This is the official implementation of the paper "TabR: Unlocking the Power of Retrieval-Augmented Tabular Deep Learning" (arXiv).
Table of Contents:
After setting up the environment, use this notebook to browse the main results (for now, you can scroll to the last cell to get an idea of what it looks like).
For this project, we highly recommend using a conda-like environment manager instead of pip to get things right for the libraries that use CUDA, especially for Faiss. The available options:
Then, run the following commands (replace micromamba
with mamba
or conda
if needed):
git clone https://github.com/yandex-research/tabular-dl-tabr
cd tabular-dl-tabr
micromamba create -f environment.yaml
micromamba activate tabr
If the micromamba create
command fails, try using environment-simple.yaml
instead of environment.yaml
.
If your machine does not have GPUs, use environment-simple.yaml
, but replace faiss-gpu
with faiss-cpu
and remove pytorch-cuda
.
(License: we do not impose any new license restrictions in addition to the original licenses of the used dataset. See the paper to learn about the dataset sources)
Navigate to the repository root and run the following commands:
wget https://huggingface.co/datasets/puhsu/tabular-benchmarks/resolve/main/data.tar -O tabular-dl-tabr.tar.gz
tar -xvf tabular-dl-tabr.tar.gz
After that, the data/
directory should appear.
When running scripts, the environment variable CUDA_VISIBLE_DEVICES
must be explicitly set. So we assume that you do run the following command first before running other commands:
export CUDA_VISIBLE_DEVICES="0"
To check that the environment is configured correctly, run the following command and wait for the training to finish (in this experiment, hyperparameters and results are extremely suboptimal, this is needed only to test the environment):
python bin/ffn.py exp/debug/0.toml --force
The last line of the output log should look like this:
[<<<] exp/debug/0 | <date & time>
Here, we reproduce the results for MLP on the California Housing dataset (in the paper, this dataset is referred to as "CA"). Reproducing the results for other algorithms and datasets is very similar with rare exceptions, which are commented in further sections.
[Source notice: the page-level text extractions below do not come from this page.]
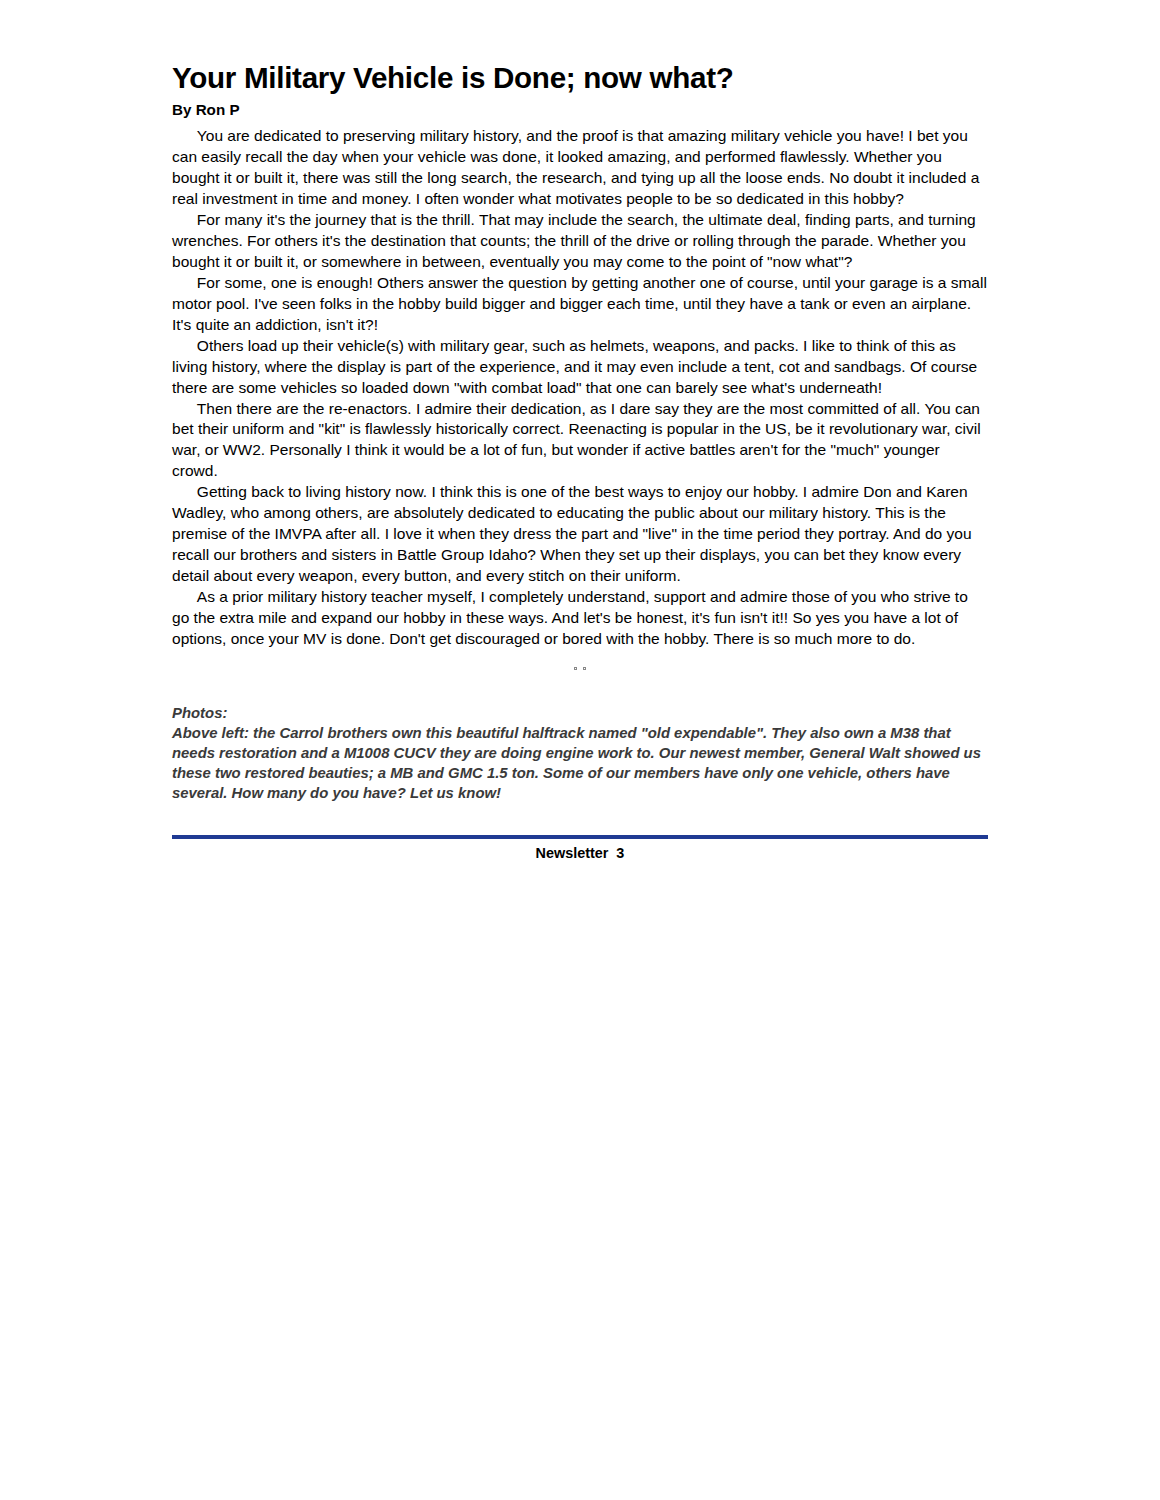Your Military Vehicle is Done; now what?
By Ron P
You are dedicated to preserving military history, and the proof is that amazing military vehicle you have! I bet you can easily recall the day when your vehicle was done, it looked amazing, and performed flawlessly. Whether you bought it or built it, there was still the long search, the research, and tying up all the loose ends. No doubt it included a real investment in time and money. I often wonder what motivates people to be so dedicated in this hobby?
For many it's the journey that is the thrill. That may include the search, the ultimate deal, finding parts, and turning wrenches. For others it's the destination that counts; the thrill of the drive or rolling through the parade. Whether you bought it or built it, or somewhere in between, eventually you may come to the point of "now what"?
For some, one is enough! Others answer the question by getting another one of course, until your garage is a small motor pool. I've seen folks in the hobby build bigger and bigger each time, until they have a tank or even an airplane. It's quite an addiction, isn't it?!
Others load up their vehicle(s) with military gear, such as helmets, weapons, and packs. I like to think of this as living history, where the display is part of the experience, and it may even include a tent, cot and sandbags. Of course there are some vehicles so loaded down "with combat load" that one can barely see what's underneath!
Then there are the re-enactors. I admire their dedication, as I dare say they are the most committed of all. You can bet their uniform and "kit" is flawlessly historically correct. Reenacting is popular in the US, be it revolutionary war, civil war, or WW2. Personally I think it would be a lot of fun, but wonder if active battles aren't for the "much" younger crowd.
Getting back to living history now. I think this is one of the best ways to enjoy our hobby. I admire Don and Karen Wadley, who among others, are absolutely dedicated to educating the public about our military history. This is the premise of the IMVPA after all. I love it when they dress the part and "live" in the time period they portray. And do you recall our brothers and sisters in Battle Group Idaho? When they set up their displays, you can bet they know every detail about every weapon, every button, and every stitch on their uniform.
As a prior military history teacher myself, I completely understand, support and admire those of you who strive to go the extra mile and expand our hobby in these ways. And let's be honest, it's fun isn't it!! So yes you have a lot of options, once your MV is done. Don't get discouraged or bored with the hobby. There is so much more to do.
Photos: Above left: the Carrol brothers own this beautiful halftrack named "old expendable". They also own a M38 that needs restoration and a M1008 CUCV they are doing engine work to. Our newest member, General Walt showed us these two restored beauties; a MB and GMC 1.5 ton. Some of our members have only one vehicle, others have several. How many do you have? Let us know!
Newsletter 3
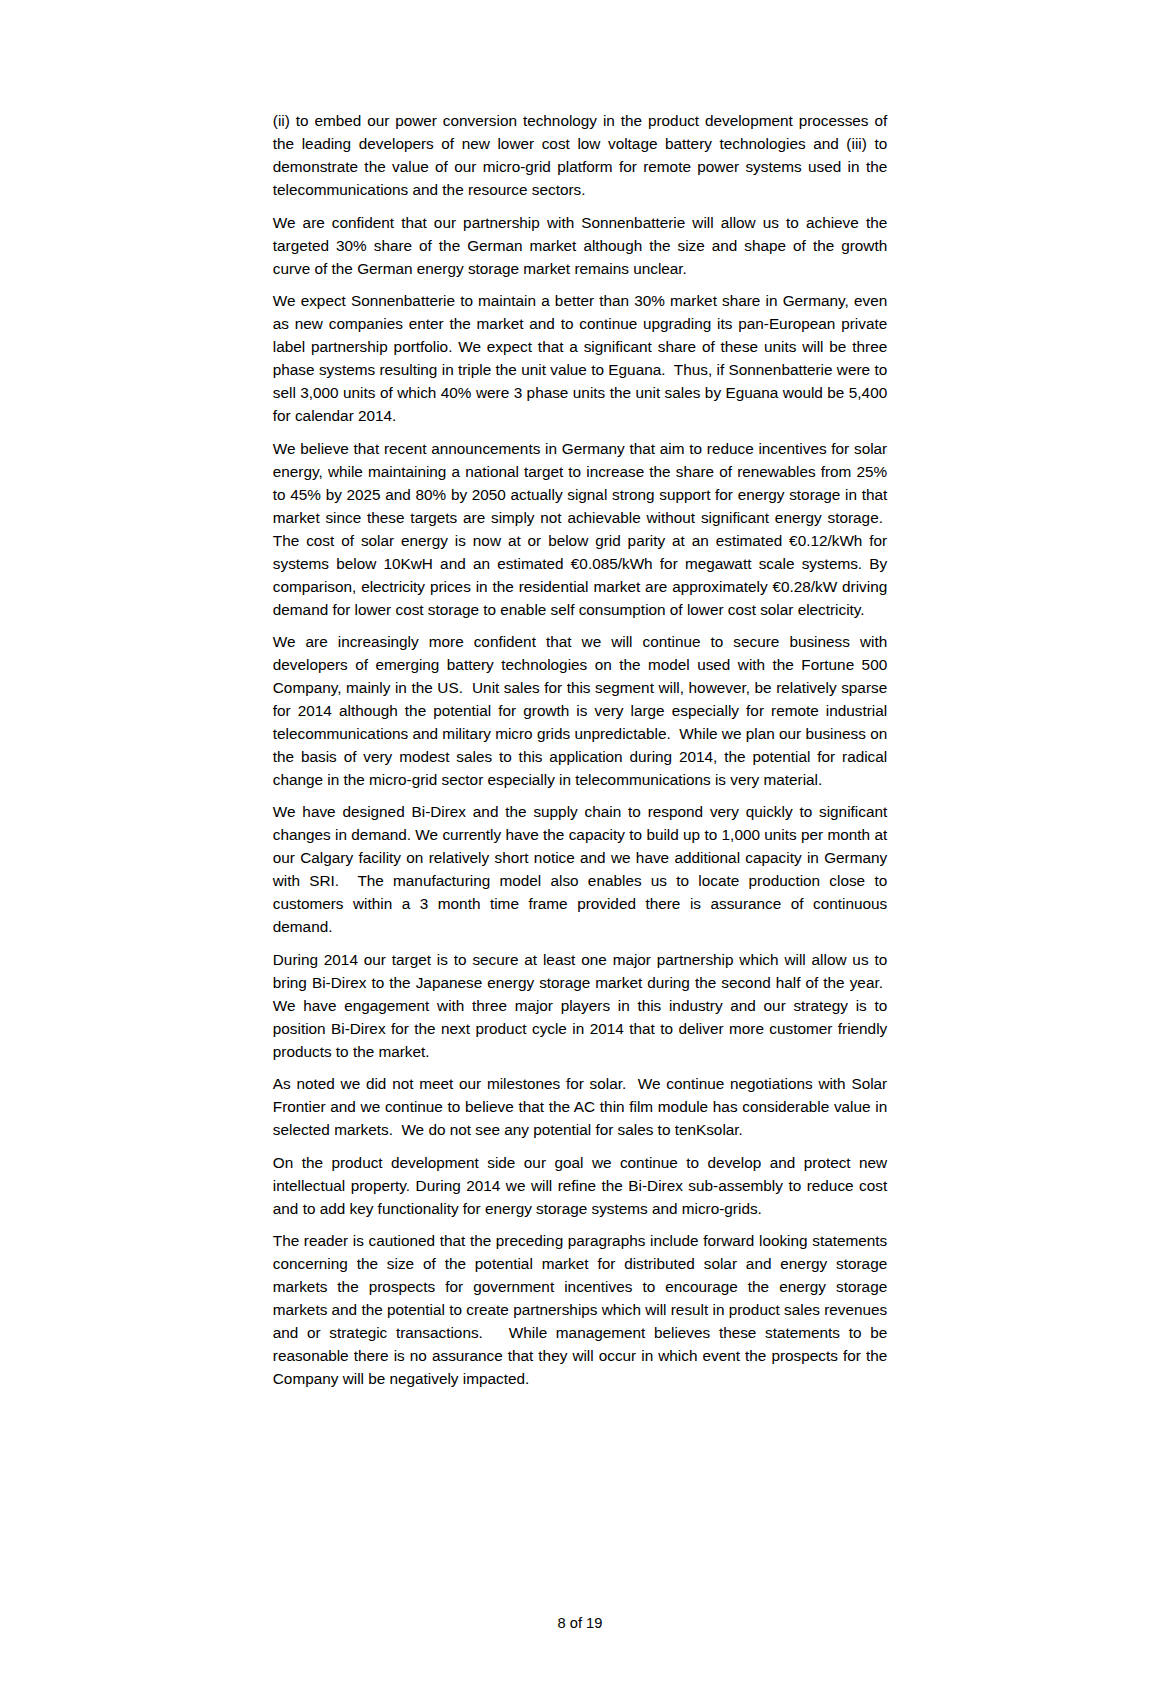(ii) to embed our power conversion technology in the product development processes of the leading developers of new lower cost low voltage battery technologies and (iii) to demonstrate the value of our micro-grid platform for remote power systems used in the telecommunications and the resource sectors.
We are confident that our partnership with Sonnenbatterie will allow us to achieve the targeted 30% share of the German market although the size and shape of the growth curve of the German energy storage market remains unclear.
We expect Sonnenbatterie to maintain a better than 30% market share in Germany, even as new companies enter the market and to continue upgrading its pan-European private label partnership portfolio. We expect that a significant share of these units will be three phase systems resulting in triple the unit value to Eguana. Thus, if Sonnenbatterie were to sell 3,000 units of which 40% were 3 phase units the unit sales by Eguana would be 5,400 for calendar 2014.
We believe that recent announcements in Germany that aim to reduce incentives for solar energy, while maintaining a national target to increase the share of renewables from 25% to 45% by 2025 and 80% by 2050 actually signal strong support for energy storage in that market since these targets are simply not achievable without significant energy storage. The cost of solar energy is now at or below grid parity at an estimated €0.12/kWh for systems below 10KwH and an estimated €0.085/kWh for megawatt scale systems. By comparison, electricity prices in the residential market are approximately €0.28/kW driving demand for lower cost storage to enable self consumption of lower cost solar electricity.
We are increasingly more confident that we will continue to secure business with developers of emerging battery technologies on the model used with the Fortune 500 Company, mainly in the US. Unit sales for this segment will, however, be relatively sparse for 2014 although the potential for growth is very large especially for remote industrial telecommunications and military micro grids unpredictable. While we plan our business on the basis of very modest sales to this application during 2014, the potential for radical change in the micro-grid sector especially in telecommunications is very material.
We have designed Bi-Direx and the supply chain to respond very quickly to significant changes in demand. We currently have the capacity to build up to 1,000 units per month at our Calgary facility on relatively short notice and we have additional capacity in Germany with SRI. The manufacturing model also enables us to locate production close to customers within a 3 month time frame provided there is assurance of continuous demand.
During 2014 our target is to secure at least one major partnership which will allow us to bring Bi-Direx to the Japanese energy storage market during the second half of the year. We have engagement with three major players in this industry and our strategy is to position Bi-Direx for the next product cycle in 2014 that to deliver more customer friendly products to the market.
As noted we did not meet our milestones for solar. We continue negotiations with Solar Frontier and we continue to believe that the AC thin film module has considerable value in selected markets. We do not see any potential for sales to tenKsolar.
On the product development side our goal we continue to develop and protect new intellectual property. During 2014 we will refine the Bi-Direx sub-assembly to reduce cost and to add key functionality for energy storage systems and micro-grids.
The reader is cautioned that the preceding paragraphs include forward looking statements concerning the size of the potential market for distributed solar and energy storage markets the prospects for government incentives to encourage the energy storage markets and the potential to create partnerships which will result in product sales revenues and or strategic transactions. While management believes these statements to be reasonable there is no assurance that they will occur in which event the prospects for the Company will be negatively impacted.
8 of 19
The detailed description of the repository is provided later in the "Understanding the repository" section. Until then, simply copying and pasting the instructions should just work.
Technically, reproducing the results for MLP on the California Housing dataset means reproducing the content of these directories:
exp/mlp/california/0-tuning
is the result of the hyperparameter tuningexp/mlp/california/0-evaluation
is the result of evaluation of the tuned configuration from the previous step. This configuration is evaluated under 15 random seeds, which produces 15 single models.exp/mlp/california/0-ensemble-5
is the result of ensembles of the single models from the previous step (three disjoint ensembles each consisting of five models).To reproduce the above results, run the following commands (takes up to 30-60 minutes on a single GPU):
cp exp/mlp/california/0-tuning.toml exp/mlp/california/0-reproduce-tuning.toml
python bin/go.py exp/mlp/california/0-reproduce-tuning.toml
In fact, 0-reproduce-tuning
is an arbitrary name and you can choose a different one, but it must end with -tuning
.
Once the run is finished, the following directories should appear:
exp/mlp/california/0-reproduce-tuning
exp/mlp/california/0-reproduce-evaluation
exp/mlp/california/0-reproduce-ensemble-5
After that, you can go to notebooks/results.ipynb
and view your results (see the instructions just before the last cell of that notebook).
Note that bin/go.py
is just a shortcut and the above commands are equivalent to this:
cp exp/mlp/california/0-tuning.toml exp/mlp/california/0-reproduce-tuning.toml
python bin/tune.py exp/mlp/california/0-reproduce-tuning.toml
python bin/evaluate.py exp/mlp/california/0-reproduce-tuning
python bin/ensemble.py exp/mlp/california/0-reproduce-evaluation
General comments:
notebooks/results.ipynb
covers many (but not all) results from the paper with their locations in exp/
.Evaluating specific configurations without tuning.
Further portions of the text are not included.